Zorrinho espera que Cavaco continue a apelar à "sensibilidade do Governo"

O líder da bancada parlamentar socialista considerou hoje que as declarações do Presidente da República "são muito difíceis de entender" e que, mais que o esclarecimento "relativamente hermético", espera que Cavaco Silva continue a apelar à "sensibilidade do Governo".

"As declarações do senhor Presidente da República são declarações muito difíceis de entender pelos portugueses, denotaram uma grande falta de sensibilidade, sobretudo, agravada pelo Governo ter uma enorme falta de sensibilidade em relação às condições de vida", afirmou Carlos Zorrinho à Lusa.
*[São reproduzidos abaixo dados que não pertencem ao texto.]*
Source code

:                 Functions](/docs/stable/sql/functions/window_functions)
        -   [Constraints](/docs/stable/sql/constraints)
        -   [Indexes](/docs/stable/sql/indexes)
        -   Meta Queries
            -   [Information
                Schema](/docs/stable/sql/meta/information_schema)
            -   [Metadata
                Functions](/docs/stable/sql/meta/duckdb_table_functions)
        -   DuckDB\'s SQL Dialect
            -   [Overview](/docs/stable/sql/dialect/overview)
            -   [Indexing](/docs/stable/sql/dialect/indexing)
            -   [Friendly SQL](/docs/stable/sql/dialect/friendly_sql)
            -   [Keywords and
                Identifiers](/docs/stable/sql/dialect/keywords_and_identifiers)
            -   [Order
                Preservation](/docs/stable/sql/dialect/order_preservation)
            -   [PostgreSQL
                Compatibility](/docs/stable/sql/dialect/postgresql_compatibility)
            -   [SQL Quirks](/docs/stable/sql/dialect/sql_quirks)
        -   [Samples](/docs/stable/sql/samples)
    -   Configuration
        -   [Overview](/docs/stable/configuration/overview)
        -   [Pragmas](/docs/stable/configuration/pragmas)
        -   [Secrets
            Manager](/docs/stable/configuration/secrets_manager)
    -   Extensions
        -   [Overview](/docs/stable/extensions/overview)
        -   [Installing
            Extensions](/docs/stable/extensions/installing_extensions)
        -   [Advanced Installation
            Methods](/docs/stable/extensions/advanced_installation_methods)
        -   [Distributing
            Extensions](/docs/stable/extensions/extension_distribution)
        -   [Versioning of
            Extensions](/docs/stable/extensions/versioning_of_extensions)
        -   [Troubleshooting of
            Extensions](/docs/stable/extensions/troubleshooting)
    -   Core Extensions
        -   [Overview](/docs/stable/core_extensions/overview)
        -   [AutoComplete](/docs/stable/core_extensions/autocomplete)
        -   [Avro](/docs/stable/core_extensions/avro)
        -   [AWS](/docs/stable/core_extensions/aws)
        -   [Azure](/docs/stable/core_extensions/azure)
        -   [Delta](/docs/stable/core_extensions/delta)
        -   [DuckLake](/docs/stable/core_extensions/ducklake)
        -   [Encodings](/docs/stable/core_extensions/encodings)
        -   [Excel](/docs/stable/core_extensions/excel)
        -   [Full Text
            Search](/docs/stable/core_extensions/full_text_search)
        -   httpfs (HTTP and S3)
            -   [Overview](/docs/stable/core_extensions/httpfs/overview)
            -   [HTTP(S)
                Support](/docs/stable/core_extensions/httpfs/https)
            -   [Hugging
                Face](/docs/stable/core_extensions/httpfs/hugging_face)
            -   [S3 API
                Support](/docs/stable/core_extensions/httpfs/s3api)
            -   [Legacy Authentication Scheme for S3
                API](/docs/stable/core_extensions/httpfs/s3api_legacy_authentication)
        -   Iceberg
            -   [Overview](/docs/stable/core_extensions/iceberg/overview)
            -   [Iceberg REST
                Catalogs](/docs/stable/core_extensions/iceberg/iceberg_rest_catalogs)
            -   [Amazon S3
O Presidente da República esclareceu na segunda-feira à Lusa que, com as declarações que proferiu sobre as suas pensões, apenas quis ilustrar que acompanha a situação dos portugueses que atravessam dificuldades, não tendo sido seu propósito eximir-se dos sacrifícios.

"O senhor Presidente da República tem sido um dos protagonistas institucionais que tem alertado o Governo para a importância da aposta no crescimento, no emprego, no desenvolvimento das competências, das qualificações", afirmou Carlos Zorrinho.

"Hoje mesmo a COTEC, que é presidida pelo senhor Presidente da República, lançou um alerta, dizendo que Portugal estava a perder a guerra da inovação, uma batalha fundamental que nos anos anteriores estava a vencer, porque Portugal subiu muito em todos os indicadores de inovação", sublinhou.

O líder da bancada do PS afirmou esperar que Cavaco Silva "continue na sua magistratura de influência a apelar à sensibilidade do Governo, para que fique claro que esta sua insensibilidade foi apenas um momento de incoerência".

Quanto ao esclarecimento do Presidente, considerou-o "relativamente hermético", argumentando que mais importante que esse esclarecimento "será sobretudo o comportamento" do Chefe de Estado.

Reconhecendo que, face à questão que lhe tem "sido colocada insistentemente" sobre as pensões que aufere, não terá sido "suficientemente claro quanto à intenção do que queria transmitir", Cavaco Silva esclarece que as sua intenção foi ilustrar, com o seu próprio exemplo, que acompanha a situação dos portugueses que atravessam dificuldades.

"Apenas quis ilustrar, com o meu exemplo, que acompanho as situações que chegam ao meu conhecimento de cidadãos que atravessam dificuldades e para as quais tenho chamado a atenção em diversas intervenções públicas", refere Cavaco Silva.

"Não foi obviamente meu propósito eximir-me aos sacrifícios que os portugueses estão a fazer nos dias de hoje, tendo mesmo insistido que o meu caso pessoal não estava em questão", referiu o chefe de Estado numa declaração escrita à Lusa, em resposta às questões colocadas sobre as declarações que proferiu na sexta-feira acerca das suas pensões.